It should live alongside existing pairing, library sync, file transfer, and remote job activity protocols.
Recommended shape:
- typed operation envelope
- library-scoped principal identity
- target device identity
- capability metadata
- request ID and audit metadata
- result payload and status
The target device should execute through the same internal dispatch and action/query system where practical, not through a completely separate execution stack.
Audit Model
Every Spacebot-routed operation should be auditable.
Suggested audit fields:
request_id
library_id
agent_principal_id
origin_device_id # paired Spacebot node
target_device_id
operation_kind
target_path
policy_decision
requires_confirmation
timestamp
result_status
This is critical for trust, debugging, and future approval workflows.
Device Graph Context for Spacebot
Spacebot needs a compact view of the library graph.
It should know:
- what devices exist
- whether they are online
- what capabilities they expose
- which roots are accessible
- which roots are writable or restricted
- high-level policy summaries
This context should be concise for channels and richer for workers.
Do not dump the full graph blindly into every prompt.
Why This Replaces Spacebot Desktop
If Spacedrive is the permission and execution layer, then Spacedrive is also the right user interface layer.
That means:
- chat happens in Spacedrive
- voice and floating panels happen in Spacedrive
- permission granting happens in Spacedrive
- device selection happens in Spacedrive
- file and context views happen in Spacedrive
Spacebot Desktop becomes redundant once this model exists.
Local vs Hosted Symmetry
This design intentionally keeps local and hosted deployments symmetric.
Local
- Spacedrive launches Spacebot locally
- both share one local paired device
Hosted
- hosted environment runs one Spacebot and one Spacedrive node together
- that node is visible as a device in the user's library
- user pairs the rest of their devices into the same library
Same architecture, different packaging.

----

▶ [WRITTEN EXERCISE A] Decide whether each statement below agrees with the design notes on Spacebot and Spacedrive. Answer yes or no for each and quote the words of the text that settle it. (i) Spacebot should receive the full library graph in every prompt. (ii) In a hosted deployment, one Spacebot and one Spacedrive node run together. (iii) Spacebot Desktop is still needed once this model exists.

▶ [EXTRACTED RECORDS]
----

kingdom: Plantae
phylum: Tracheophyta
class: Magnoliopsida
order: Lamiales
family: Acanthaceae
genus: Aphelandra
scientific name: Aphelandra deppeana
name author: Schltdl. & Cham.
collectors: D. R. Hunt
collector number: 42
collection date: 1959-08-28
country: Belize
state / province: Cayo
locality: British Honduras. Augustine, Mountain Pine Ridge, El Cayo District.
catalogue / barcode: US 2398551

----

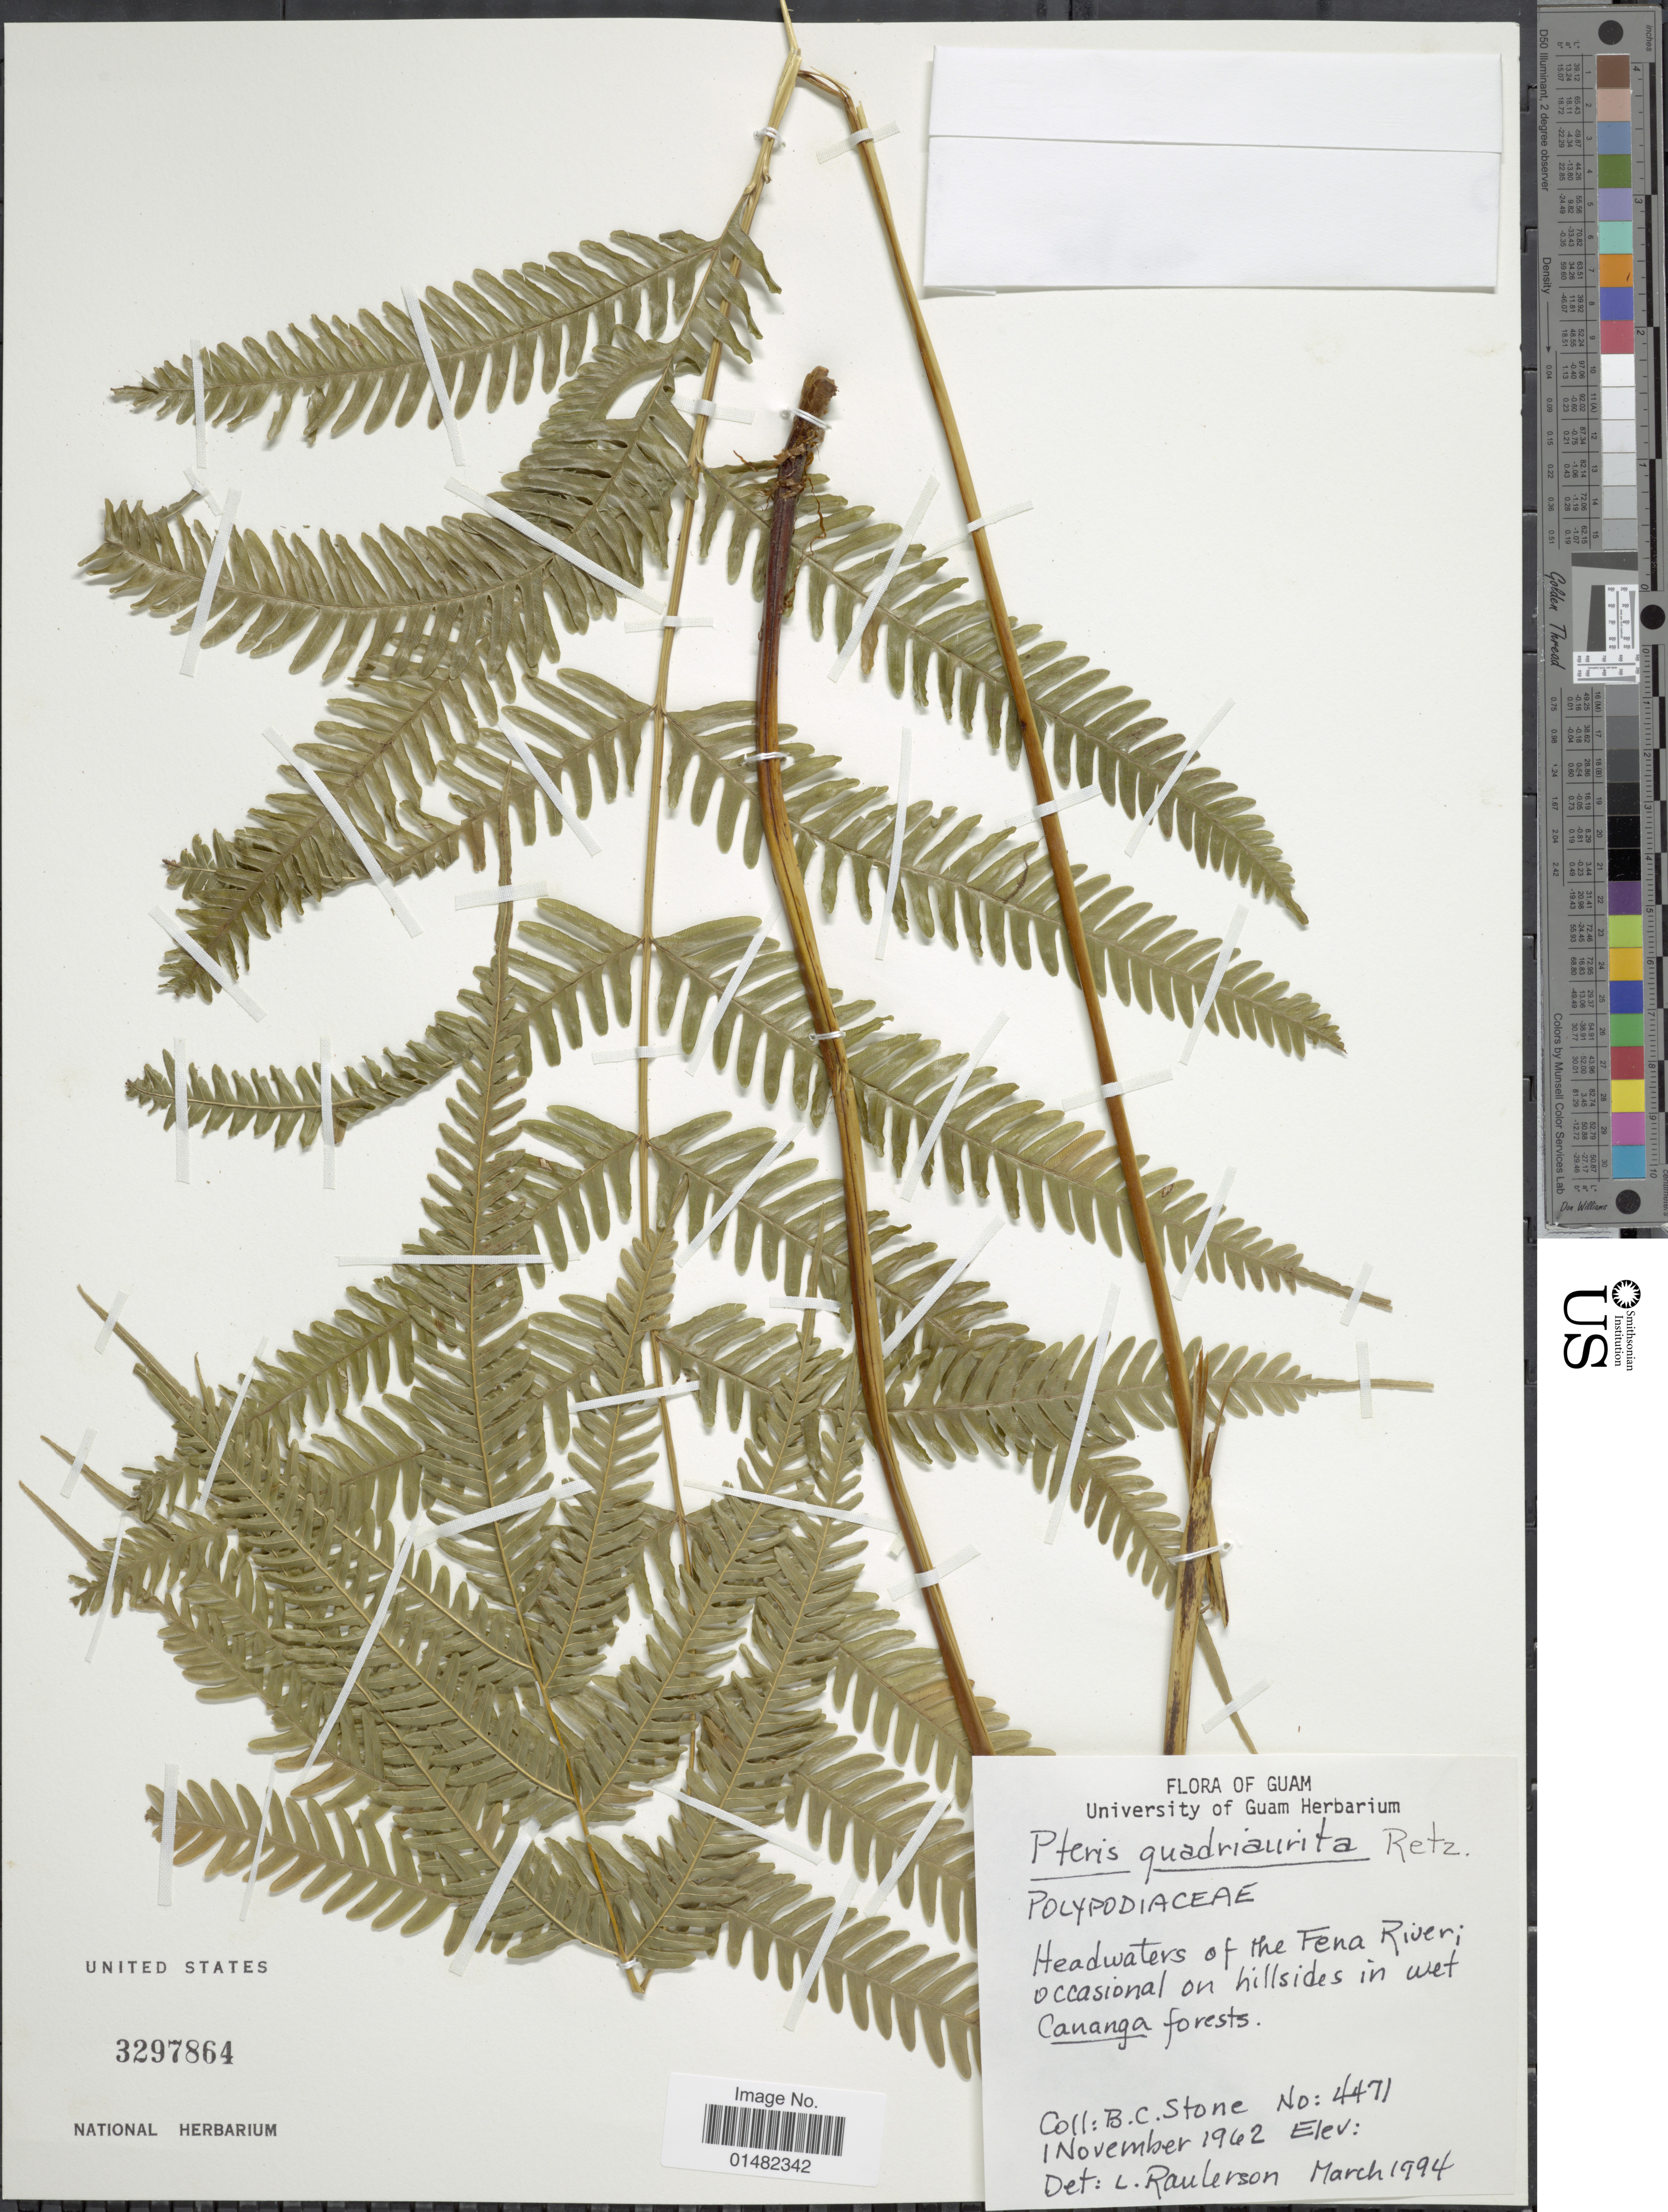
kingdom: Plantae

----

▶ [WRITTEN EXERCISE B] In the entries, change "collectors" to "collected by" in the stretch from the line that contains "scientific name: Aphelandra deppeana" through the line that contains "locality: British Honduras.". Give only those lines again, with nothing else altered.

▶ [CORRECT ANSWER A]
(i) No: "Do not dump the full graph blindly into every prompt."
(ii) Yes: "hosted environment runs one Spacebot and one Spacedrive node together"
(iii) No: "Spacebot Desktop becomes redundant once this model exists."

▶ [CORRECT ANSWER B]
scientific name: Aphelandra deppeana
name author: Schltdl. & Cham.
collected by: D. R. Hunt
collector number: 42
collection date: 1959-08-28
country: Belize
state / province: Cayo
locality: British Honduras. Augustine, Mountain Pine Ridge, El Cayo District.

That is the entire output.